Langsung ke konten utama

Posisi Duduk Seorang Ustad dan Dosen (Framing Foto)

Jadi sedikit tergelitik untuk berkomentar dan menganalisis posisi duduk antara seorang ustad dan dosen, khususnya saat mereka berhadapan dengan anak didiknya. Pikiran ini begitu saja terlintas saat tanpa sengaja saya melihat sebuah foto yang diposting di beranda facebook. Foto ini sebenarnya diposting oleh salah seorang ustad saya di pesantren. Fotonya masih fresh alias baru diposting beberapa jam yang lalu.

Ini dia fotonya


Dalam foto itu terlihat beberapa santriwan (sebutan untuk santri putra) yang sedang mengelilingi sang ustad. Mereka juga terlihat sedang menyimak salah seorang temannya yang mendapat tugas untuk membacakan penjelasan dalam buku panduan yang mereka pegang. Demikian pula yang dilakukan oleh sang ustad. Sang ustad tersebut juga menyimak santrinya yang sedang membaca kitab, sembari terus mendengar dengan seksama, apakah yang dibaca oleh santrinya tersebut tepat pelafalannya (karena biasanya yang namanya pesantren, mata pelajaran yang dipelajari rata-rata menggunakan buku panduan berbahasa arab).

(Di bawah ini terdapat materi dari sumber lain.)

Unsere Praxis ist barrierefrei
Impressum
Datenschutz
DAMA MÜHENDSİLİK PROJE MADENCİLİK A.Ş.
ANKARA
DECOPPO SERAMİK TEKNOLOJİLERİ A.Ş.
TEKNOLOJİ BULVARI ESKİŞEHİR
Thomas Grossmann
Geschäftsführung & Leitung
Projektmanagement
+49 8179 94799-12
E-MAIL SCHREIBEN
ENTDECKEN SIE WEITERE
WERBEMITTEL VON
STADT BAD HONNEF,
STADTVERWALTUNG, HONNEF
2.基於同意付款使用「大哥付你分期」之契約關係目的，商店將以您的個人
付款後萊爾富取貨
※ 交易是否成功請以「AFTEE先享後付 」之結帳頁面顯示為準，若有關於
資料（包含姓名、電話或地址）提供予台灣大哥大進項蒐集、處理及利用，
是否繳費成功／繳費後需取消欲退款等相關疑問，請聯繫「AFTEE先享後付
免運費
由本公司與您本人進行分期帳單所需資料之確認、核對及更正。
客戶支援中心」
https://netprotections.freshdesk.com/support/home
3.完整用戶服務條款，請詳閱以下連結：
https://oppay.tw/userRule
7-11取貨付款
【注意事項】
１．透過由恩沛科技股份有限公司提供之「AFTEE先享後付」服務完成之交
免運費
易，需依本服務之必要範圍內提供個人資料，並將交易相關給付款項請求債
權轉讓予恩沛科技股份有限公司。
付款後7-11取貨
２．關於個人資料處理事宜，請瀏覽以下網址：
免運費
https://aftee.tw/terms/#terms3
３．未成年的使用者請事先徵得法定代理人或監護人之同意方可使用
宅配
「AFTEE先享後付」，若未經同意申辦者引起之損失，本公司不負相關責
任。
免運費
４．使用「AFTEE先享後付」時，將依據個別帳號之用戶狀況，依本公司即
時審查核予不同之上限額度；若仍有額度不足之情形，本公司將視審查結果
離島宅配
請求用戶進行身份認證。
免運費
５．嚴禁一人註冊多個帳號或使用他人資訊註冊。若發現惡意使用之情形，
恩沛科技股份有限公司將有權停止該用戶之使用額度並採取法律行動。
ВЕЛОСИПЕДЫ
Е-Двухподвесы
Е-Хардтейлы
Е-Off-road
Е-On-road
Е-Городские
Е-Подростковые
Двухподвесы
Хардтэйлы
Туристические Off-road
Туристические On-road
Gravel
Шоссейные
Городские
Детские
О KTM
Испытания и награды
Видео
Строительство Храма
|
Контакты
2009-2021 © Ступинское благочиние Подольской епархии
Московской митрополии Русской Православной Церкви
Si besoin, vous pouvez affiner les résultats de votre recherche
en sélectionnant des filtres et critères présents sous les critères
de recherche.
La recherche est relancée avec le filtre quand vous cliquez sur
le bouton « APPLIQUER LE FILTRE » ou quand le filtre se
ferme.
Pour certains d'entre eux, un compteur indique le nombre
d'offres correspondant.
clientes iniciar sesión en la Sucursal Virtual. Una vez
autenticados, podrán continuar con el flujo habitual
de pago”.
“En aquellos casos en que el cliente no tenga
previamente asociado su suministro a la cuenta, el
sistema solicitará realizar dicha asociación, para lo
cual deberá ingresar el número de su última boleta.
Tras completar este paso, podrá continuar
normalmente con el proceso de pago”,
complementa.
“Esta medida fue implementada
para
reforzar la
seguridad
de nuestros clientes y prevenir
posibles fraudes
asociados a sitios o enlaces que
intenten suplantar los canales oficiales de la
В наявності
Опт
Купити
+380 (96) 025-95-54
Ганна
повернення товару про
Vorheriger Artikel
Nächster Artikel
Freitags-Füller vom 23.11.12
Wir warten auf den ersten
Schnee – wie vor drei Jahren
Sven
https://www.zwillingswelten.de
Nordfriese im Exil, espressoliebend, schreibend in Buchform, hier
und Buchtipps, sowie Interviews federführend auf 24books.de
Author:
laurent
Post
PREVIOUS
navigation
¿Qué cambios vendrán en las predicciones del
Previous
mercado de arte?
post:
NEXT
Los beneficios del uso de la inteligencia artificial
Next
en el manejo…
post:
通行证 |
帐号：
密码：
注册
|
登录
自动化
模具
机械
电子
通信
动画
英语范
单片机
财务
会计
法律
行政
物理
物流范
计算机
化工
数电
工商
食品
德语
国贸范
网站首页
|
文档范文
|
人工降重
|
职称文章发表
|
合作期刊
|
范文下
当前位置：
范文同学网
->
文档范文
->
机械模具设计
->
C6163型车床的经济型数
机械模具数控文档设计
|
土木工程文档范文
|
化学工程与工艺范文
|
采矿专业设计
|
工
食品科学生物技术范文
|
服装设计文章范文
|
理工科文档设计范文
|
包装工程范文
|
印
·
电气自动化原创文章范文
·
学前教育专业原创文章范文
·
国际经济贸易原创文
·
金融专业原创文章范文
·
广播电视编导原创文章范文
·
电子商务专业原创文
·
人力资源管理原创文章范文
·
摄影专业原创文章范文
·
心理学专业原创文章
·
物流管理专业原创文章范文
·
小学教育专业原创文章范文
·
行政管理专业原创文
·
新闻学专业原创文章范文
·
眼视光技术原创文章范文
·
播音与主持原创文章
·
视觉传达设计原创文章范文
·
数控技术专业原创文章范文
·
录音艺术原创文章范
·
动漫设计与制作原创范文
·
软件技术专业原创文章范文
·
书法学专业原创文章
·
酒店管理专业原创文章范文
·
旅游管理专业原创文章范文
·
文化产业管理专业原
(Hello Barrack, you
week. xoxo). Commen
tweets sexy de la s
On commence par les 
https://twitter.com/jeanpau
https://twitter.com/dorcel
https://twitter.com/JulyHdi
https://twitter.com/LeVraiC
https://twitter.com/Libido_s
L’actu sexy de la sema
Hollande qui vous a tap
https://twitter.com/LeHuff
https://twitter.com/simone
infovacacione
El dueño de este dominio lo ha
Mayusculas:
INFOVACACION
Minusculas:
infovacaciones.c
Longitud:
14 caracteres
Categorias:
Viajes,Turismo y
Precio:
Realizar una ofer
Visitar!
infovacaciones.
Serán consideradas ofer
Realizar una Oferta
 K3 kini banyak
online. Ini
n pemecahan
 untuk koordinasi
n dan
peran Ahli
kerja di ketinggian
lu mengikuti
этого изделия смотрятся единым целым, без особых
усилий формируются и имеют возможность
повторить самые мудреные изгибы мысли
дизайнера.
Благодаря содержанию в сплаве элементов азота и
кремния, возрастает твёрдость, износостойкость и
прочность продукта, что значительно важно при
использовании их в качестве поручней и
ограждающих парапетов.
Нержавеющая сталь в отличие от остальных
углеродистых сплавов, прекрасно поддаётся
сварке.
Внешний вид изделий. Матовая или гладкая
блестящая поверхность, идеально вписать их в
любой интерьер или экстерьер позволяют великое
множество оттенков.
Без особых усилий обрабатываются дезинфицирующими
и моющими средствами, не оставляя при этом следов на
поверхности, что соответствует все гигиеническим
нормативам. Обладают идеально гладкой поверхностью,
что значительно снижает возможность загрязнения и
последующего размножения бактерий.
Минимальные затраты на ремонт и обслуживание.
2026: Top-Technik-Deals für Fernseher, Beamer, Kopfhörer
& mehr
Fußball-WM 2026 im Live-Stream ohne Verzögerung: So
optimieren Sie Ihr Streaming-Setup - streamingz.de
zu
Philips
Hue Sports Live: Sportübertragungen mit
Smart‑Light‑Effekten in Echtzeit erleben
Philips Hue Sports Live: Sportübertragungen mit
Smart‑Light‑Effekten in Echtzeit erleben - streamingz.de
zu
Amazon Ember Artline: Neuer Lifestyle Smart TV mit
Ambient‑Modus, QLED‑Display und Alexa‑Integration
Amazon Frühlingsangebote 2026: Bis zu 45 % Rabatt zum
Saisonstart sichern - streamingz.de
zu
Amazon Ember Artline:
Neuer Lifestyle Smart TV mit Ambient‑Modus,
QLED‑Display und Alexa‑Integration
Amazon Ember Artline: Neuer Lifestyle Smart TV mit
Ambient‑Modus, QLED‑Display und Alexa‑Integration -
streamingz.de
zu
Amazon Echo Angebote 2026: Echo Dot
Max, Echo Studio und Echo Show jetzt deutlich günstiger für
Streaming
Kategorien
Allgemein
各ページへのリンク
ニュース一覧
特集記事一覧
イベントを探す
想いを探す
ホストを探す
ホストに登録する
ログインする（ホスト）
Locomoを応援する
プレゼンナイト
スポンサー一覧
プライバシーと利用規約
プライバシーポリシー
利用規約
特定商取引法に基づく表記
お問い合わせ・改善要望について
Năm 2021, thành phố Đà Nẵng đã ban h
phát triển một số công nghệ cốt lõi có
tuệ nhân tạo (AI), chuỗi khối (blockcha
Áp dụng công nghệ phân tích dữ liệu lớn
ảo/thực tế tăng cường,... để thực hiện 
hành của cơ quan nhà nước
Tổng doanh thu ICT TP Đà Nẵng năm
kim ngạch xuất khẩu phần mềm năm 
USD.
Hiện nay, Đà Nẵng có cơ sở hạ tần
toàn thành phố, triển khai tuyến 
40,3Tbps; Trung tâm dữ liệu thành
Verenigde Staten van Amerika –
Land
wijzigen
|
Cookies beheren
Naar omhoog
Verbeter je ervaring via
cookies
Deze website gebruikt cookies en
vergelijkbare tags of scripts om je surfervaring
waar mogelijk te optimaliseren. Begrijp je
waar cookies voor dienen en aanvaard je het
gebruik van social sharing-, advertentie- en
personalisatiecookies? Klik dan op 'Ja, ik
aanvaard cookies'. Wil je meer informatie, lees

Nah, yang ingin saya komentari dalam foto itu adalah, bagaimana posisi antara ustad dengan para santrinya. Dalam foto itu terlihat, sang ustad duduk lebih tinggi dari para santrinya. Hal tersebut tentunya bukan karena sang ustad takut kotor, lalu lebih memilih untuk duduk di kursi, sementara santrinya memilih duduk beralaskan tanah. Menurut saya itu bukan alasan yang tepat. Mengapa? Ya, tentunya banyak dari kita sudah tahu bagaimana seorang santri itu dididik. Pendidikan yang diterima oleh seorang santri biasanya sedikit berbeda.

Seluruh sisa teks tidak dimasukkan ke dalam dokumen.